On connaît tous ce film. On le connaît tellement qu'on pourrait réciter les répliques en dormant. Mais en le revoyant, j'ai eu une réflexion qui m'a sauté aux yeux : on se trompe de cible depuis le début.
François Pignon, le "con" de service ? Laissez-moi rire.
Le vrai "con", c'est Brochant. C'est l'homme qui se croit plus intelligent que la moyenne, celui qui pense que le monde est un terrain de jeu où il peut manipuler les autres pour se divertir. C'est cette supériorité mal placée qui est le vrai moteur du film.
Le film de Veber, ce n'est pas une comédie sur un imbécile, c'est une autopsie de l'arrogance. Pignon, dans sa maladresse, il est vrai. Il est humain. Il est agaçant, oui, mais il est sincère. Brochant, lui, c'est le vide incarné. Il organise son dîner, il méprise, il calcule, et à la fin, c'est lui qui est tout seul, c'est lui qui perd tout.
Ce qui est génial avec ce film, c'est qu'il nous tend un miroir. On a tous croisé des "Brochant" dans nos vies : ces personnes qui méprisent les autres parce qu'ils se pensent un cran au-dessus. Et on a tous, à un moment ou un autre, été le Pignon de quelqu'un.
On croit regarder une comédie pour rigoler, mais au fond, c'est une claque. La leçon est simple : plus tu te crois intelligent, plus tu es prêt à te prendre les pieds dans le tapis.
C'est pour ça que ce film ne vieillira jamais. Parce qu'il nous rappelle que l'intelligence, c'est surtout savoir rester humble. Si tu te crois le plus malin, tu es déjà l'invité principal du dîner.

## VOTRE CONSIGNE
D'après le texte fourni, quel personnage est le vrai « con » du film ?

## Entrées de données enregistrées
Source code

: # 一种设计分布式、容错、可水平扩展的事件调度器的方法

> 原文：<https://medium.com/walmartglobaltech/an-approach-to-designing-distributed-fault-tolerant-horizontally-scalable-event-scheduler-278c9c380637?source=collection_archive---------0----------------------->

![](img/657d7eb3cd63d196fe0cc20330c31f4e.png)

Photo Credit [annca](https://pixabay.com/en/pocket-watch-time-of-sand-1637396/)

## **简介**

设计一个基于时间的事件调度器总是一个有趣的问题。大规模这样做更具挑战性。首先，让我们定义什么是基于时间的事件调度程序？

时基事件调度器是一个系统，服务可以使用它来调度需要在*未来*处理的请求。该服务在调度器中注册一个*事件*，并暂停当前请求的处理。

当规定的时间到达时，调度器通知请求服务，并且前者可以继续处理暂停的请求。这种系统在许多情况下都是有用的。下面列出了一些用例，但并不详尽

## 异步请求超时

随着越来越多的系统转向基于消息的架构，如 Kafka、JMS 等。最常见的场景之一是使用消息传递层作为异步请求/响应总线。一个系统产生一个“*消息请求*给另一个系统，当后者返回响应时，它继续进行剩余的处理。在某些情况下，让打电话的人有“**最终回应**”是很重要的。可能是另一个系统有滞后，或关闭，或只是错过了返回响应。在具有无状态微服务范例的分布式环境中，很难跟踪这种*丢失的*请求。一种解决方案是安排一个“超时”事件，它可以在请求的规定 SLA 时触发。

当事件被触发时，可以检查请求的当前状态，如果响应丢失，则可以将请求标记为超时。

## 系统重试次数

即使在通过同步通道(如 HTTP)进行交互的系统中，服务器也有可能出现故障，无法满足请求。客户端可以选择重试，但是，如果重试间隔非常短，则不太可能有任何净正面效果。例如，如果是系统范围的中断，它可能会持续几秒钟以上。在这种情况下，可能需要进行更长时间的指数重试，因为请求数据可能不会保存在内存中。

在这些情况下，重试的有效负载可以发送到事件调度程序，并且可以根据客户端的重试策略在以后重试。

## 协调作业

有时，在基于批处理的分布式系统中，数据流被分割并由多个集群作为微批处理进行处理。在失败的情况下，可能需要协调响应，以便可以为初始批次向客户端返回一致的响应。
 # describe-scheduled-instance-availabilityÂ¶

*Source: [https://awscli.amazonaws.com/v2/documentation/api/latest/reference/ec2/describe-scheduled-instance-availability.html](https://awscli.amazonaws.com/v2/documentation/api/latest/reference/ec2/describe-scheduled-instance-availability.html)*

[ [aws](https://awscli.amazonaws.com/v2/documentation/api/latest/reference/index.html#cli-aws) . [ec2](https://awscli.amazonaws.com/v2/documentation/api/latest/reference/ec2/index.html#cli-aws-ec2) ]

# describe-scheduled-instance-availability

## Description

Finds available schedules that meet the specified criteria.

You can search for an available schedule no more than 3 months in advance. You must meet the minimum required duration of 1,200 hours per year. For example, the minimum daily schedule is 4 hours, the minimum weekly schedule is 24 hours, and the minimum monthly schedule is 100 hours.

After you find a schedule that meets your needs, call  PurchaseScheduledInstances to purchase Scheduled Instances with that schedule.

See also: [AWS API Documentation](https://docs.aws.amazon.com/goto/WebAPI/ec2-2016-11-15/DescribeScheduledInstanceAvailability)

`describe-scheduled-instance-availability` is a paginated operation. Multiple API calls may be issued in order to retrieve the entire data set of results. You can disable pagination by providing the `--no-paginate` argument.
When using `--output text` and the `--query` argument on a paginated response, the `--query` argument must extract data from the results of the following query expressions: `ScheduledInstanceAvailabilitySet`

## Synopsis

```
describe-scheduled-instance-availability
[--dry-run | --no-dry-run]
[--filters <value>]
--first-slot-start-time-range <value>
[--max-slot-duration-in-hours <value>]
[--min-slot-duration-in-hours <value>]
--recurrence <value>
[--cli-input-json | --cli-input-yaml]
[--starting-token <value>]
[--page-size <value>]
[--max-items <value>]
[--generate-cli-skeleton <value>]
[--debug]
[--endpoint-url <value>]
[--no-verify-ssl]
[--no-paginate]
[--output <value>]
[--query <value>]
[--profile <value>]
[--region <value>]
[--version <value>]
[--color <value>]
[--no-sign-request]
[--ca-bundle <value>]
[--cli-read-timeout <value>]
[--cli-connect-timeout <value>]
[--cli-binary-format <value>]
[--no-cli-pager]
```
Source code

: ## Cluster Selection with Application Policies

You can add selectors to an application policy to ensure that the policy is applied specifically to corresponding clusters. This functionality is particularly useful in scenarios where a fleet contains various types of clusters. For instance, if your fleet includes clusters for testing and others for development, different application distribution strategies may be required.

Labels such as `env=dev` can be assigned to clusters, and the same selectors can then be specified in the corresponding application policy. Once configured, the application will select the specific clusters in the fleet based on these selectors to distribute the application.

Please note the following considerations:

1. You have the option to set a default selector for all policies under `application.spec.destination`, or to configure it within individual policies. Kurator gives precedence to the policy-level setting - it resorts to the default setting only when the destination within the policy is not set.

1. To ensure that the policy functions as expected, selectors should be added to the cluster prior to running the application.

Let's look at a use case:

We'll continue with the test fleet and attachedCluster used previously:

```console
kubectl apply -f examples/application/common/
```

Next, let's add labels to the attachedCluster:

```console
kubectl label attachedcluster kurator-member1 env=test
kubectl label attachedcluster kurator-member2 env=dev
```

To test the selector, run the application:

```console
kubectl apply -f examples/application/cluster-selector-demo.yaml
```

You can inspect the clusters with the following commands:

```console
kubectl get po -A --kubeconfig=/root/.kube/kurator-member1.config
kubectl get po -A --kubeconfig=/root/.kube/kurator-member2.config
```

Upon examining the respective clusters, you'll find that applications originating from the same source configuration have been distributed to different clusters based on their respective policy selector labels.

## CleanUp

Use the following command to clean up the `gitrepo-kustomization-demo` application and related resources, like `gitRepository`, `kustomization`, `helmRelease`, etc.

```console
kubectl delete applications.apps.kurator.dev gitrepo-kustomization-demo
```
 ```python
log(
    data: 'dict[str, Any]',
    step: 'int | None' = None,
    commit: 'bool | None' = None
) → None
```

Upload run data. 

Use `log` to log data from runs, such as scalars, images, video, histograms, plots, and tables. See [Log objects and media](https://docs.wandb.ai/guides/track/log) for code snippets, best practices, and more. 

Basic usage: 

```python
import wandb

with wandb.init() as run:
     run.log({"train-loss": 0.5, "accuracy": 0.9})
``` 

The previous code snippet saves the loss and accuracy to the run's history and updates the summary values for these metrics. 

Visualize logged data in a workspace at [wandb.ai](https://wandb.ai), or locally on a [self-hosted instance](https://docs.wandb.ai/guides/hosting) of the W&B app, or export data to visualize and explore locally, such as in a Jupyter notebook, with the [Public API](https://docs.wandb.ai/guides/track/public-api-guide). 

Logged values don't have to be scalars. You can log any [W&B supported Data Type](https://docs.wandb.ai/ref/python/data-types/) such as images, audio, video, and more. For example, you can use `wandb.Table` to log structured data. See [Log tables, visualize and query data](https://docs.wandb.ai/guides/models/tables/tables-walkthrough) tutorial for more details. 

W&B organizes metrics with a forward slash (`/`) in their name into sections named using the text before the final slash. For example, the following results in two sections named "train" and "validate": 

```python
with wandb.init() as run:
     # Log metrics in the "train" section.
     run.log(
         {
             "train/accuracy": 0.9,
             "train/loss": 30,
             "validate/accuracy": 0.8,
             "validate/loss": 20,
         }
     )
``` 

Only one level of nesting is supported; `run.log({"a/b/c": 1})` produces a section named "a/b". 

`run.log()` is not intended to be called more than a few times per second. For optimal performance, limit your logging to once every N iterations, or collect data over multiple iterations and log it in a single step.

## RÉPONSE ATTENDUE
Le vrai « con », c'est Brochant.